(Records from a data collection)
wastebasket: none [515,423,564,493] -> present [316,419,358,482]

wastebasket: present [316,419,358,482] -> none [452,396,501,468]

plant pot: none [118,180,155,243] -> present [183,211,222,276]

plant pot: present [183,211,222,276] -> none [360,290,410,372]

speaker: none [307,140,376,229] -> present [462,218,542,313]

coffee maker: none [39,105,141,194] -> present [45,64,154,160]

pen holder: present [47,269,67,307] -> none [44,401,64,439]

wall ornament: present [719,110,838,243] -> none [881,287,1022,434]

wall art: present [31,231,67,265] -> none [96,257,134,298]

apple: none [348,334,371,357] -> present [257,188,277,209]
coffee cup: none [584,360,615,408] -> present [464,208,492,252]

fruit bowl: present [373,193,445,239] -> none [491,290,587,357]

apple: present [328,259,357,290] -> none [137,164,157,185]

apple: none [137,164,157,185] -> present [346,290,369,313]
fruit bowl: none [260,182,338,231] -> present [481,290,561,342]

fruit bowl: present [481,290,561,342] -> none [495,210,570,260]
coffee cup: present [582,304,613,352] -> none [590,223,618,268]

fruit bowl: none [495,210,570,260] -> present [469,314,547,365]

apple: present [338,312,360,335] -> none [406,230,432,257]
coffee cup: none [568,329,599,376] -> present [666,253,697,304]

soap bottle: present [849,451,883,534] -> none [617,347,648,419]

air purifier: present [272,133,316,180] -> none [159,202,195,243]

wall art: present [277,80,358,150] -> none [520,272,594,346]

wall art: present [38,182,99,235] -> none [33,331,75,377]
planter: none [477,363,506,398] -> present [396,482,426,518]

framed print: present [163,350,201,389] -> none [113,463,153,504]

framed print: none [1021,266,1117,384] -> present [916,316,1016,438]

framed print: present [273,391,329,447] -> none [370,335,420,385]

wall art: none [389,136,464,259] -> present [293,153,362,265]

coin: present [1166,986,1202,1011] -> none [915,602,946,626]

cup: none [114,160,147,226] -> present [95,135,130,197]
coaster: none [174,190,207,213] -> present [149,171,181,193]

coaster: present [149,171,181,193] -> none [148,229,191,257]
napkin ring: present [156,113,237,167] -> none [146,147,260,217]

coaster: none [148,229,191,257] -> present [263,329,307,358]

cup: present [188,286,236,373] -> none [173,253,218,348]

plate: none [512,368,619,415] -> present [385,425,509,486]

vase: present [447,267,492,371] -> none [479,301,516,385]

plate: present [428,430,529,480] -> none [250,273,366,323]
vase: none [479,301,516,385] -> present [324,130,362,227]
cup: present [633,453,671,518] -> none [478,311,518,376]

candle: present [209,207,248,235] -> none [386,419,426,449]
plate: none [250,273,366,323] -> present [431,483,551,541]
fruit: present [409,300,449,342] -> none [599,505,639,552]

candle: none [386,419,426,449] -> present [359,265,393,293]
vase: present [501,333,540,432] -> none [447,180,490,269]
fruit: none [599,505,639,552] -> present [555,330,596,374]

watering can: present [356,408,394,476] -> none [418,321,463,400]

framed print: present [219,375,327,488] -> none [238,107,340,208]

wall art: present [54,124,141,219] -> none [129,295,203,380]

EXERCISE DETAILS: What lines in the entries above hold "apple"? Copy every one.

EXERCISE OUTPUT:
apple: none [348,334,371,357] -> present [257,188,277,209]
apple: present [328,259,357,290] -> none [137,164,157,185]
apple: none [137,164,157,185] -> present [346,290,369,313]
apple: present [338,312,360,335] -> none [406,230,432,257]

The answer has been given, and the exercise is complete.